The Temper of an INFJ

I have a temper problem. Shocker, right? Short tempers - or strong, consuming tempers - are common among INFJs. I've heard it described as an extreme rage triggered by a major issue or built up over time on a lot of issues. Most of the time I can be a level headed person, but it took me a long time to keep it in check. (Before you ask, yes sociopaths have tempers. Often, they're portrayed as emotionless robots. As proven in previous posts through various authorities on the subject, this stereotype has no foundation and many psychologists and sociopaths are confused as to its origins.)

Tonight/early this morning was a big tipping point for me. I've been under a lot of pressure and stress - more than usual - and someone insulted me (to someone I consider a friend) in the worst way possible. To me, at least. Then, he started again on an issue he just won't let go despite many pleas to do so - including past ones from the friend whose life he's meddling in. Now, I'll admit I've never liked him. I realize at this time why: I knew guys like him. They were abusive to my friends (acquaintances in high school that I called friends out of expectation) - and a couple of them to me. Physically and emotionally. It set off some red flags with me. So, you can guess what happened next: The classic INFJ rage.

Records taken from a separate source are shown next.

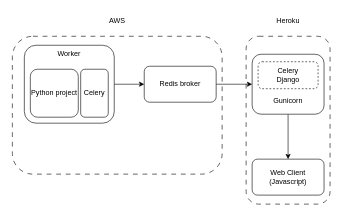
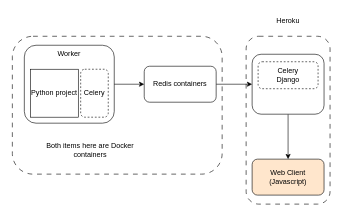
  <mxCell id="0" />
  <mxCell id="1" parent="0" />
  <mxCell id="2" value="" style="rounded=1;whiteSpace=wrap;html=1;dashed=1;dashPattern=8 8;fillColor=none;" vertex="1" parent="1"><mxGeometry x="410" y="60" width="140" height="280" as="geometry" /></mxCell>
  <mxCell id="3" style="edgeStyle=orthogonalEdgeStyle;rounded=0;orthogonalLoop=1;jettySize=auto;html=1;exitX=0.5;exitY=1;exitDx=0;exitDy=0;" edge="1" parent="1" source="18" target="6"><mxGeometry relative="1" as="geometry" /></mxCell>
  <mxCell id="4" style="edgeStyle=orthogonalEdgeStyle;rounded=0;orthogonalLoop=1;jettySize=auto;html=1;exitX=1;exitY=0.5;exitDx=0;exitDy=0;entryX=0;entryY=0.5;entryDx=0;entryDy=0;" edge="1" parent="1" source="5" target="18"><mxGeometry relative="1" as="geometry" /></mxCell>
- <mxCell id="5" value="Redis broker" style="rounded=1;whiteSpace=wrap;html=1;" vertex="1" parent="1"><mxGeometry x="240" y="110" width="120" height="60" as="geometry" /></mxCell>
- <mxCell id="6" value="Web Client (Javascript)" style="rounded=1;whiteSpace=wrap;html=1;" vertex="1" parent="1"><mxGeometry x="420" y="265" width="120" height="60" as="geometry" /></mxCell>
+ <mxCell id="5" value="Redis containers" style="rounded=1;whiteSpace=wrap;html=1;" vertex="1" parent="1"><mxGeometry x="240" y="110" width="120" height="60" as="geometry" /></mxCell>
+ <mxCell id="6" value="Web Client (Javascript)" style="rounded=1;whiteSpace=wrap;html=1;fillColor=#ffe6cc;" vertex="1" parent="1"><mxGeometry x="420" y="265" width="120" height="60" as="geometry" /></mxCell>
  <mxCell id="7" value="" style="group" vertex="1" connectable="0" parent="1"><mxGeometry x="40" y="75" width="150" height="130" as="geometry" /></mxCell>
  <mxCell id="8" value="" style="rounded=1;whiteSpace=wrap;html=1;" vertex="1" parent="7"><mxGeometry width="150" height="130" as="geometry" /></mxCell>
- <mxCell id="9" value="Python project" style="whiteSpace=wrap;html=1;aspect=fixed;rounded=1;" vertex="1" parent="7"><mxGeometry x="10" y="40" width="80" height="80" as="geometry" /></mxCell>
- <mxCell id="10" value="Celery" style="rounded=1;whiteSpace=wrap;html=1;" vertex="1" parent="7"><mxGeometry x="94" y="40" width="46" height="80" as="geometry" /></mxCell>
+ <mxCell id="9" value="Python project" style="whiteSpace=wrap;html=1;aspect=fixed;" vertex="1" parent="7"><mxGeometry x="10" y="40" width="80" height="80" as="geometry" /></mxCell>
+ <mxCell id="10" value="Celery" style="rounded=1;whiteSpace=wrap;html=1;dashed=1;" vertex="1" parent="7"><mxGeometry x="94" y="40" width="46" height="80" as="geometry" /></mxCell>
  <mxCell id="11" value="Worker" style="text;html=1;align=center;verticalAlign=middle;whiteSpace=wrap;rounded=0;" vertex="1" parent="7"><mxGeometry x="45" width="60" height="30" as="geometry" /></mxCell>
  <mxCell id="12" style="edgeStyle=orthogonalEdgeStyle;rounded=0;orthogonalLoop=1;jettySize=auto;html=1;exitX=1;exitY=0.5;exitDx=0;exitDy=0;" edge="1" parent="1" source="8" target="5"><mxGeometry relative="1" as="geometry" /></mxCell>
  <mxCell id="13" value="" style="rounded=1;whiteSpace=wrap;html=1;dashed=1;dashPattern=8 8;fillColor=none;" vertex="1" parent="1"><mxGeometry x="20" y="60" width="350" height="230" as="geometry" /></mxCell>
- <mxCell id="14" value="AWS" style="text;html=1;align=center;verticalAlign=middle;whiteSpace=wrap;rounded=0;" vertex="1" parent="1"><mxGeometry x="165" y="20" width="60" height="30" as="geometry" /></mxCell>
  <mxCell id="15" value="Heroku" style="text;html=1;align=center;verticalAlign=middle;whiteSpace=wrap;rounded=0;" vertex="1" parent="1"><mxGeometry x="450" y="20" width="60" height="30" as="geometry" /></mxCell>
+ <mxCell id="16" value="Both items here are Docker containers" style="text;html=1;align=center;verticalAlign=middle;whiteSpace=wrap;rounded=0;" vertex="1" parent="1"><mxGeometry x="50" y="235" width="200" height="30" as="geometry" /></mxCell>
  <mxCell id="17" value="" style="group" vertex="1" connectable="0" parent="1"><mxGeometry x="420" y="90" width="120" height="100" as="geometry" /></mxCell>
  <mxCell id="18" value="" style="rounded=1;whiteSpace=wrap;html=1;" vertex="1" parent="17"><mxGeometry width="120" height="100" as="geometry" /></mxCell>
  <mxCell id="19" value="Celery&lt;br&gt;Django" style="rounded=1;whiteSpace=wrap;html=1;dashed=1;" vertex="1" parent="17"><mxGeometry x="10" y="12.5" width="100" height="45" as="geometry" /></mxCell>
- <mxCell id="20" value="Gunicorn" style="text;html=1;align=center;verticalAlign=middle;whiteSpace=wrap;rounded=0;" vertex="1" parent="17"><mxGeometry x="30" y="62.5" width="60" height="30" as="geometry" /></mxCell>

In that moment, I hated him more than I've hated all but one in my entire life - and that's really saying something. I wished him great harm. I imagined him suffering in many ways, especially in those ways he was inflicting upon those very few I care for.

And then I had a moment of clarity: why should he get to make me feel like this? Who is he to make me feel this bad? I control me - all of me. I control my emotions, not this arrogant prick. And that's when I did something that I've rarely done before. I asked for advice. What I received really helped.

I was told to take deep breaths and get out of myself for a while. Call upon my objective side and look at this problem from a neutral perspective. Look at this one problem, and then examine the world at large; see how small and insignificant this moment is. Then I was told to make a choice; go back into myself and decide if I wanted to let this one insignificant moment ruin my night and piss me off, or get a grip on the bigger picture and choose to let it go.

I chose to let it go.

I put on some nostalgic music, poured myself a drink, and reminded myself that I'm striving to be a good person and not allow myself to fall into stereotypes about what I am.

Fuck him. I'm not going to let him matter to me anymore.